Mara Gulens
May 27

Call me anytime
The Globe and Mail

Suneet Singh Tuli has three business cards. The e-mail and Montreal street address is identical on all of them, as is his title chief executive officer of DataWind Inc.

But the phone numbers are specific to the place he's doing business. If you happen to meet up with Tuli in Spain, you'll be provided with a phone number in Barcelona. If you're hobnobbing at a conference somewhere in the U.S., you'll be able to connect with him through a local area code there, too.

"We use virtual numbers to give our customers in the U.S. and Europe a sense of comfort that we're local," Tuli says.

Impressing customers with this sort of contact-customization would have been prohibitively expensive until recently, but it has been made cheap and easy by Internet-based communications. Through Vonage's voice over Internet protocol (VoIP) system, Tuli is able to forward calls from anywhere in the world to his main number in Montreal and, conversely, have those calls forwarded to wherever he happens to be as long as there's an Internet connection nearby. This means a considerable cost savings. Tuli's long-distance phone bills have dropped to $300 a month from about $1,200 a month, he says, not to mention the fact that it has given him a new way of doing business.

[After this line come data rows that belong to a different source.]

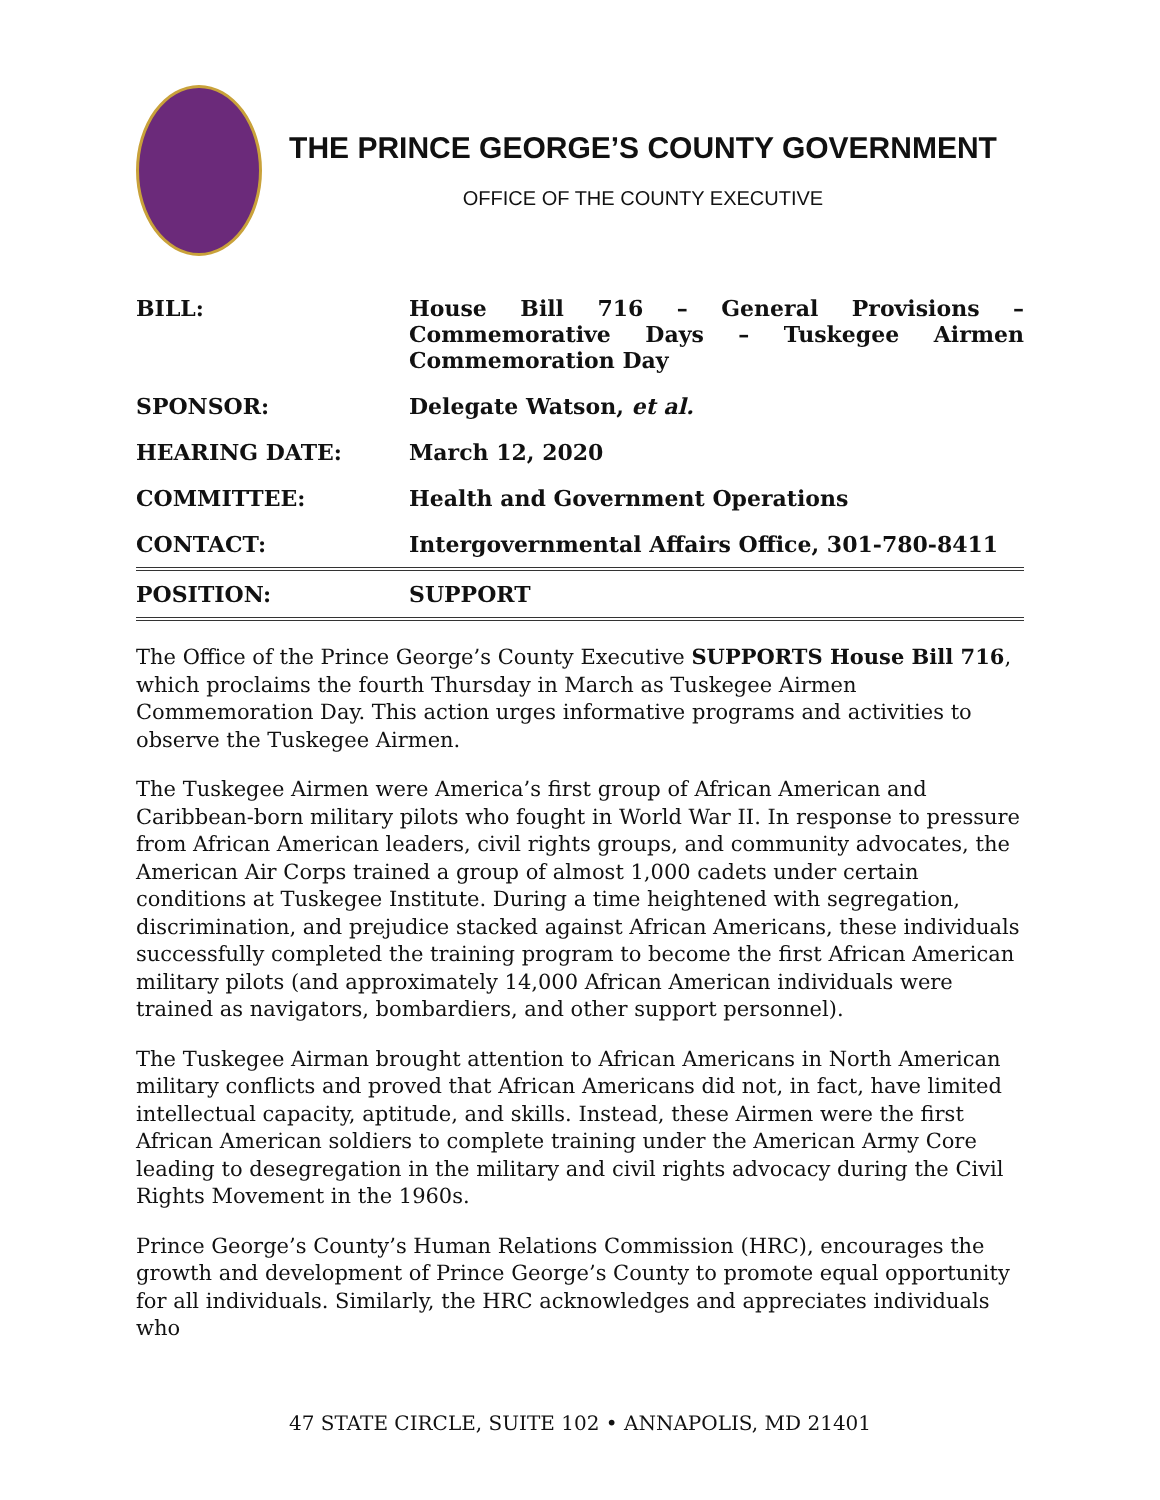THE PRINCE GEORGE’S COUNTY GOVERNMENT
OFFICE OF THE COUNTY EXECUTIVE
| BILL: | House Bill 716 – General Provisions – Commemorative Days – Tuskegee Airmen Commemoration Day |
| SPONSOR: | Delegate Watson, et al. |
| HEARING DATE: | March 12, 2020 |
| COMMITTEE: | Health and Government Operations |
| CONTACT: | Intergovernmental Affairs Office, 301-780-8411 |
| POSITION: | SUPPORT |
The Office of the Prince George’s County Executive SUPPORTS House Bill 716, which proclaims the fourth Thursday in March as Tuskegee Airmen Commemoration Day. This action urges informative programs and activities to observe the Tuskegee Airmen.
The Tuskegee Airmen were America’s first group of African American and Caribbean-born military pilots who fought in World War II. In response to pressure from African American leaders, civil rights groups, and community advocates, the American Air Corps trained a group of almost 1,000 cadets under certain conditions at Tuskegee Institute. During a time heightened with segregation, discrimination, and prejudice stacked against African Americans, these individuals successfully completed the training program to become the first African American military pilots (and approximately 14,000 African American individuals were trained as navigators, bombardiers, and other support personnel).
The Tuskegee Airman brought attention to African Americans in North American military conflicts and proved that African Americans did not, in fact, have limited intellectual capacity, aptitude, and skills. Instead, these Airmen were the first African American soldiers to complete training under the American Army Core leading to desegregation in the military and civil rights advocacy during the Civil Rights Movement in the 1960s.
Prince George’s County’s Human Relations Commission (HRC), encourages the growth and development of Prince George’s County to promote equal opportunity for all individuals. Similarly, the HRC acknowledges and appreciates individuals who
47 STATE CIRCLE, SUITE 102 • ANNAPOLIS, MD 21401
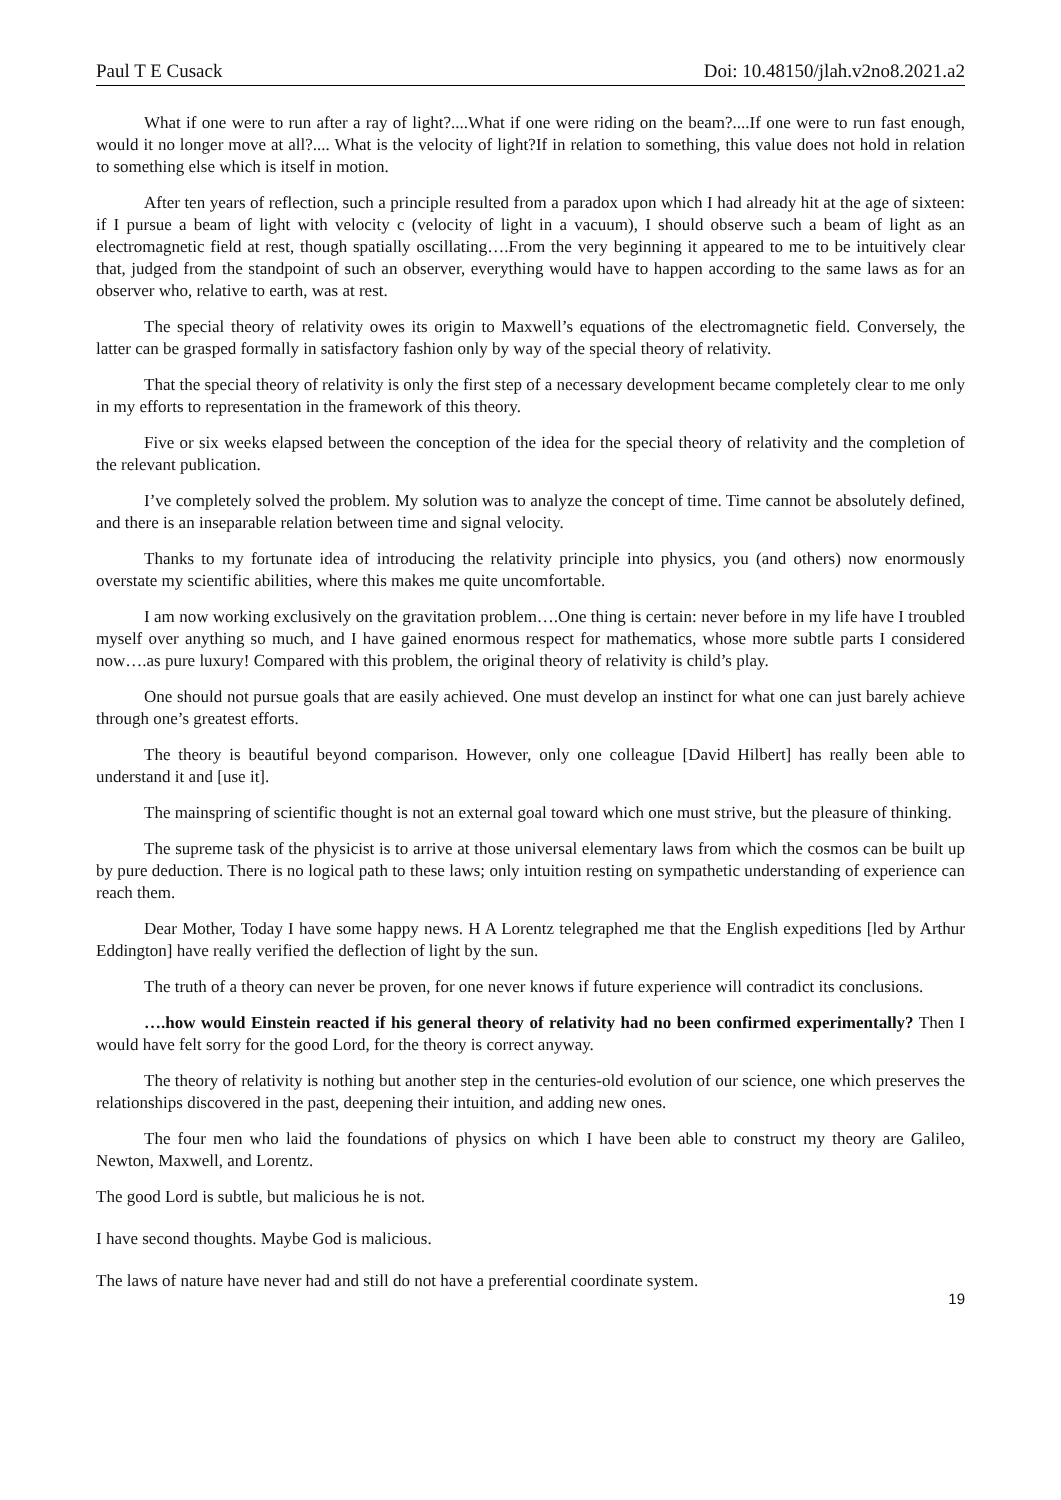Paul T E Cusack Doi: 10.48150/jlah.v2no8.2021.a2
What if one were to run after a ray of light?....What if one were riding on the beam?....If one were to run fast enough, would it no longer move at all?.... What is the velocity of light?If in relation to something, this value does not hold in relation to something else which is itself in motion.
After ten years of reflection, such a principle resulted from a paradox upon which I had already hit at the age of sixteen: if I pursue a beam of light with velocity c (velocity of light in a vacuum), I should observe such a beam of light as an electromagnetic field at rest, though spatially oscillating….From the very beginning it appeared to me to be intuitively clear that, judged from the standpoint of such an observer, everything would have to happen according to the same laws as for an observer who, relative to earth, was at rest.
The special theory of relativity owes its origin to Maxwell’s equations of the electromagnetic field. Conversely, the latter can be grasped formally in satisfactory fashion only by way of the special theory of relativity.
That the special theory of relativity is only the first step of a necessary development became completely clear to me only in my efforts to representation in the framework of this theory.
Five or six weeks elapsed between the conception of the idea for the special theory of relativity and the completion of the relevant publication.
I’ve completely solved the problem. My solution was to analyze the concept of time. Time cannot be absolutely defined, and there is an inseparable relation between time and signal velocity.
Thanks to my fortunate idea of introducing the relativity principle into physics, you (and others) now enormously overstate my scientific abilities, where this makes me quite uncomfortable.
I am now working exclusively on the gravitation problem….One thing is certain: never before in my life have I troubled myself over anything so much, and I have gained enormous respect for mathematics, whose more subtle parts I considered now….as pure luxury! Compared with this problem, the original theory of relativity is child’s play.
One should not pursue goals that are easily achieved. One must develop an instinct for what one can just barely achieve through one’s greatest efforts.
The theory is beautiful beyond comparison. However, only one colleague [David Hilbert] has really been able to understand it and [use it].
The mainspring of scientific thought is not an external goal toward which one must strive, but the pleasure of thinking.
The supreme task of the physicist is to arrive at those universal elementary laws from which the cosmos can be built up by pure deduction. There is no logical path to these laws; only intuition resting on sympathetic understanding of experience can reach them.
Dear Mother, Today I have some happy news. H A Lorentz telegraphed me that the English expeditions [led by Arthur Eddington] have really verified the deflection of light by the sun.
The truth of a theory can never be proven, for one never knows if future experience will contradict its conclusions.
….how would Einstein reacted if his general theory of relativity had no been confirmed experimentally? Then I would have felt sorry for the good Lord, for the theory is correct anyway.
The theory of relativity is nothing but another step in the centuries-old evolution of our science, one which preserves the relationships discovered in the past, deepening their intuition, and adding new ones.
The four men who laid the foundations of physics on which I have been able to construct my theory are Galileo, Newton, Maxwell, and Lorentz.
The good Lord is subtle, but malicious he is not.
I have second thoughts. Maybe God is malicious.
The laws of nature have never had and still do not have a preferential coordinate system.
19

"When you travel to a trade show, you don't have the convenience of an office with you," he says, "[But] we can manage a lot of how the system works off the Web."

The Internet has radically altered the way people are able to work, most importantly, by allowing individuals like Tuli to do business on the road as effectively as they could from their headquarters. New Web-based applications give roving workers instant access to the same communications and office resources that used to be available only at the office desktop.

Those applications are available wherever there's Internet access, and, these days, that's almost anywhere. Wireless Internet connections have expanded beyond the limits of libraries, cafés, airports and hotels; they now cover everything from harbours to aircraft to rail travel. For example, Via Rail, in a first for North America, introduced wireless Internet access on board its trains. There are also new high-speed cellular wireless networks, which allow for BlackBerry and cellphone data connectivity that's up to 10 times what was available previously.

"There was this perception that you had to go into the office to do heavy-duty work, but now you can do it no matter where you are," explains Carmi Levy, senior research analyst with Info-Tech Research Group in London, Ont. "Geography is no longer a limitation......Where you work is less important than how you can be reached."

According to Levy, the key factors driving this change are increasing bandwidth, widespread wireless connectivity, better and richer software applications, changing demographics, globalization of business, and shortened business cycles that require faster reaction time. As a result an increasing number of companies around the world are working remotely.

"You have entrepreneurs who are selling on-line from a beach in Cancun," Levy says. "There is this release from the shackles of the office."

"You would be hard pressed to find a business that is growing that doesn't require some kind of Web-based management," adds Colin Smith, spokesman for WebEx Communications Inc., which bills itself as a worldwide leader in on-line meeting applications. Developing a business requires a lot of time and a pace that forces people to do some remote management, Smith says. "Any business that is growing is going to experience some web management application."

For Ingrida Zemitis, co-owner of Treasure Island Toys and Turtle Pond Toys in southern Ontario, this has meant transferring her experience managing toy shops locally to being able to do it across the pond, while on vacation in Europe. Besides using e-mail and a cellphone to communicate, Zemitis uses gotomypc.com and pcAnywhere software to connect to the computer in her home office and the computers in various stores while travelling.

"I could work at the office computer and the store computer at the same time," Zemitis says. "Sometimes I'd be getting sales figures off the store system, and had a spreadsheet on the office computer." On her European trip, Zemitis was able to track sales and approve purchase orders, something that in large part she already does remotely on any given day.

"What I was able to do was not really that much different from what I do from my office computer," she says, except that she gave a neighbour across the street a key to her house in case the computer went down. Although many business owners turn to the Web to simplify problems, being on the Web is often all it takes to make a business more global.

"It's a one-way trip," Levy says. "Once you invest in this technology it's hard to go back."

Indeed, companies that use Web-based solutions tend to think more globally.

"If you use web meetings and have remote document storage, suddenly it's very simple for you to start doing business with someone who is in Vancouver," Smith says, "because Toronto to Vancouver is as easy as Toronto to Buffalo."